*Your goal*:
Could you copy the data that follows exactly as written, but drop the pictures?

[Collected data]

== Segment start ==

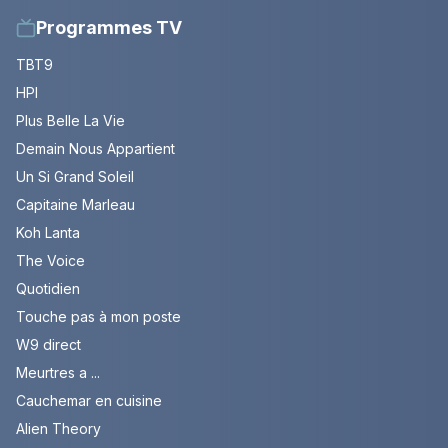
Programmes TV
TBT9
HPI
Plus Belle La Vie
Demain Nous Appartient
Un Si Grand Soleil
Capitaine Marleau
Koh Lanta
The Voice
Quotidien
Touche pas à mon poste
W9 direct
Meurtres a ...
Cauchemar en cuisine
Alien Theory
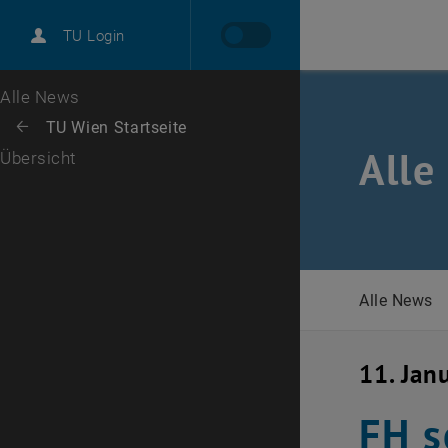
International
TU Login
Karriere
Zur 1. Menü Ebene
Alle News
Zurück zur letzten Ebene:
TU Wien Startseite
Zurück: Subseiten von TU Wien Startseite auflisten
Alle
Übersicht
Alle News
11. Jan
FH s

== Segment end ==

*Result for this task*:
Programmes TV
TBT9
HPI
Plus Belle La Vie
Demain Nous Appartient
Un Si Grand Soleil
Capitaine Marleau
Koh Lanta
The Voice
Quotidien
Touche pas à mon poste
W9 direct
Meurtres a ...
Cauchemar en cuisine
Alien Theory
International
TU Login
Karriere
Zur 1. Menü Ebene
Alle News
Zurück zur letzten Ebene:
TU Wien Startseite
Zurück: Subseiten von TU Wien Startseite auflisten
Alle
Übersicht
Alle News
11. Jan
FH s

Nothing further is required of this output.